The source mentions that half the activity comes from first-time users. What does that actually mean for the tool's future?
It means the tool has become intuitive enough that people don't need to be trained or convinced. They see it, they try it, they find a use. That's the moment a technology stops being a specialist tool and becomes infrastructure.
You write about the gap between capability and usage. But isn't that always true? Don't all tools have power users and casual users?
True, but Lien is pointing to something specific—that most people are still using maybe 20 percent of what the tool can do. The opportunity isn't in building better tools. It's in helping ordinary users discover what's already possible. That's a different problem.

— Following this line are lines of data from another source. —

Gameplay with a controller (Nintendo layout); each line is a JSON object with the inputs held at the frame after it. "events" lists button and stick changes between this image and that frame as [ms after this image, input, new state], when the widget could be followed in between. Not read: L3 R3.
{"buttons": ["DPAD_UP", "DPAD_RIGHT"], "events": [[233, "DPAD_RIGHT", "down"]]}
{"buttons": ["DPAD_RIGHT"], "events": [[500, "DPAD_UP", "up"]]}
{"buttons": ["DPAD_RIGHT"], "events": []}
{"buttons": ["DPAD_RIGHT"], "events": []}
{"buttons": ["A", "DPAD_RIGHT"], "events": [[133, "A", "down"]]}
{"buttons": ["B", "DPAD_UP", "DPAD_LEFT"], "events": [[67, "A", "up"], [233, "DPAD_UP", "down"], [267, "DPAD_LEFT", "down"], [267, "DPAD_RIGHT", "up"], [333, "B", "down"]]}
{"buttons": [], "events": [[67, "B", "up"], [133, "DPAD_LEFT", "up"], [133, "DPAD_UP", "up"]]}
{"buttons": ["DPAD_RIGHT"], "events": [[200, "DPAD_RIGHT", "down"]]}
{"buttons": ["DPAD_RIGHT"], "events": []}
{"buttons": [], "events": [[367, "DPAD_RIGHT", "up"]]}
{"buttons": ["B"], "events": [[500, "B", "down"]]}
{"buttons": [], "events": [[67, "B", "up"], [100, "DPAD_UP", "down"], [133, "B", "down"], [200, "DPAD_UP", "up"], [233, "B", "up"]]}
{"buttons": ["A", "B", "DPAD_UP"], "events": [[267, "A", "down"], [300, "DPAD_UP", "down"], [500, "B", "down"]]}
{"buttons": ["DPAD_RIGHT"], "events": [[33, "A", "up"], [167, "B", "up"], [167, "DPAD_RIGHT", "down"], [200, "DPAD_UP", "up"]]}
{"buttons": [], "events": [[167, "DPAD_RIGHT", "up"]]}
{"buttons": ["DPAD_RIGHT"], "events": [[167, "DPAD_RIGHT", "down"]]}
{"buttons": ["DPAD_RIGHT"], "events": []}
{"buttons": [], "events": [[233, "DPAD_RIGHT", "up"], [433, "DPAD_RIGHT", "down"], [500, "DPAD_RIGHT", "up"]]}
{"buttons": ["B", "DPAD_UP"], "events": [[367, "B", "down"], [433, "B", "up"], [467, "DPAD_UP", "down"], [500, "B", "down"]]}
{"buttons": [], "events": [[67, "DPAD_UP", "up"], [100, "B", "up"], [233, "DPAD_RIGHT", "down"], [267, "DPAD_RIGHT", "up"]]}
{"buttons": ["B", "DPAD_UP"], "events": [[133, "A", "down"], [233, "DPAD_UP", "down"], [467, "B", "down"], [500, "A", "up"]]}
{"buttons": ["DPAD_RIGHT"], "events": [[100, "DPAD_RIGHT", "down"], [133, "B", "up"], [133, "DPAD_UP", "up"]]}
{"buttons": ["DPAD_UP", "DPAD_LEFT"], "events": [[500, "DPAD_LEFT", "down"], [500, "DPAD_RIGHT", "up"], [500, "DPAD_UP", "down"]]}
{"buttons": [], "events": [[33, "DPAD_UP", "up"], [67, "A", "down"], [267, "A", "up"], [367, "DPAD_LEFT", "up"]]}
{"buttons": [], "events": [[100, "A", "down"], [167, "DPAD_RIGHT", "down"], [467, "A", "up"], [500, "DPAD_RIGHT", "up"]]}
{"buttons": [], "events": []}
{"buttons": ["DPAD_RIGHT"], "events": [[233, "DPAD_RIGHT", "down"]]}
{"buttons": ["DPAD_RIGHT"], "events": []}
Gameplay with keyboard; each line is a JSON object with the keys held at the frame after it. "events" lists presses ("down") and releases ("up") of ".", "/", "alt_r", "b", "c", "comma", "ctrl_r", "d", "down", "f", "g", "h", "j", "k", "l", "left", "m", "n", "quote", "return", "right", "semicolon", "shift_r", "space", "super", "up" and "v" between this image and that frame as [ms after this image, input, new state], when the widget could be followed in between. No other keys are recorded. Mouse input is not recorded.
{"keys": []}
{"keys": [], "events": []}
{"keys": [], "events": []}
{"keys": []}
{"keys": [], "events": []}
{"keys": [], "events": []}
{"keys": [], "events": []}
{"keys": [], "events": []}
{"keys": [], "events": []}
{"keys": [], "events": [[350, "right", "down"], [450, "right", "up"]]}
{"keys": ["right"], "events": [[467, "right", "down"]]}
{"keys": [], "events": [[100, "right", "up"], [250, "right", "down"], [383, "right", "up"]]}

The trust data is striking. 84 percent want labeling, but 83 percent are worried about AI's role. Doesn't that seem contradictory?
Not really. People can be excited about something and anxious about it simultaneously. They want the benefits—speed, creativity—but they want to know when they're encountering AI. They're asking for transparency, not rejection.
What's the real threat here—ByteDance's video tool, or the trust issue?
The trust issue is the real constraint. If brands can't use AI-generated content without losing consumer trust, the technology's utility collapses. The competition from ByteDance and Adobe is just noise if the market decides AI-generated visuals are inherently untrustworthy.
So what happens next?
The teams that win are the ones that treat AI as a collaborator and are transparent about it. The ones that try to hide it or oversell it will face backlash. The technology itself will keep improving, but the limiting factor will be social—how much consumers and regulators will tolerate.